The United States has long had some of the highest gun violence rates in the world — yet we consistently fail to act. Twenty-three years after Columbine, 10 years after Sandy Hook, six years after Orlando, the story remains the same. We get one news cycle of thoughts, prayers and calls for something to be done, but little changes, despite overwhelming support for stricter background checks and an assault weapons ban.
Part of the problem is that while Democrats have broad support for their views, Republicans have greater intensity.

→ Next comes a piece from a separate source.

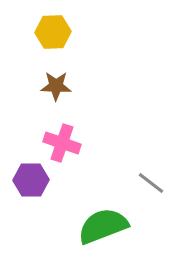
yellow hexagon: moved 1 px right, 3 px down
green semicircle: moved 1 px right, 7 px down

Republicans have historically reported more passion about gun policy than Democrats — which can translate to higher turnout in elections. Meanwhile, the National Rifle Association lobbies elected officials against taking widely popular action, supports ultraconservative Supreme Court nominees (who could soon rule concealed-carry license requirements unconstitutional), and dumps millions into elections — including more than $29 million in the 2020 cycle alone.
Those who support ending the gun violence crisis are beginning to match the reactionary right’s organization and intensity on gun policy, from the federal level to the grass roots. Yet the fights ahead are tough.
First things first. In April, the administration attempted to reinvigorate its efforts on gun control by announcing a crackdown on “ghost guns”— unlicensed homemade firearms. This is an admirable step. But to effectively enforce federal gun policy, the country needs a director for the Bureau of Alcohol, Tobacco, Firearms and Explosives, a position that hasn’t been filled in seven years. The Biden administration had to withdraw its first nominee, special ATF agent David Chipman, after barely speaking with him during the confirmation battle and torpedoing his chances by failing to persuade Sen. Angus King (I-Maine) to offer his support. Now, it urgently needs the Senate to confirm Biden’s new nominee, Steve Dettelbach, a former U.S. attorney for the Northern District of Ohio. This time, the administration cannot be MIA on the ATF.
The Senate must also take up common-sense gun legislation, such as several bills that already have been passed by the House. These include the Enhanced Background Checks Act, which would close the “Charleston loophole” that allowed Charleston shooter Dylann Roof to purchase a .45-caliber handgun despite his criminal history. There’s also legislation-in-waiting to require background checks for anyone who purchases a gun — and to give the FBI more time to vet flagged buyers.
But even if national Democrats can’t overcome the filibuster — has anyone suggested maybe getting rid of that? — progress can be made at the state level. After the 2018 shooting at a high school in Parkland, Fla., the historically pro-gun state of Vermont passed major restrictions, including raising the minimum gun purchasing age to 21 and banning high-capacity magazines. Meanwhile, Massachusetts offers a nation-leading model for safe gun purchases: there, prospective gun owners must undergo a police interview and background check to get a handgun license, complete a firearm safety course, and pass another background check by the gun vendor. Republican-controlled states haven’t hesitated to expand firearm access; recent moves include lifting handgun permit requirements and eliminating mandatory background checks. Democratic legislatures ought to pursue restrictions just as aggressively.
For the greatest effectiveness, however, savvy Democrats know they need to harness this cause’s grass-roots energy. That means embracing movements such as Everytown for Gun Safety and Moms Demand Action as enthusiastically as Republicans kowtow to the NRA. It means funding community violence-interruption programs to de-escalate volatile situations. It means backing candidates unafraid to combat gun violence, such as Georgia Democratic Rep. Lucy McBath (a former Everytown staffer who ran for office after losing her son to gun violence), and Pennsylvania Attorney General Josh Shapiro (a Democratic candidate for governor who has gun groups terrified enough to campaign for his impeachment). And it means controlling the narrative on gun violence instead of simply responding to it. When Republicans bring up violent crime, Democrats need to shift focus away from pumping more money into bloated policing budgets and instead unflinchingly tout a solution proved to actually work: common-sense gun laws.
As decades pass without action on gun violence, people lose faith that our electoral system can deal with it. But Democrats can make strides on this issue — to protect people’s lives, and to restore faith that political differences can be settled with votes instead of violence.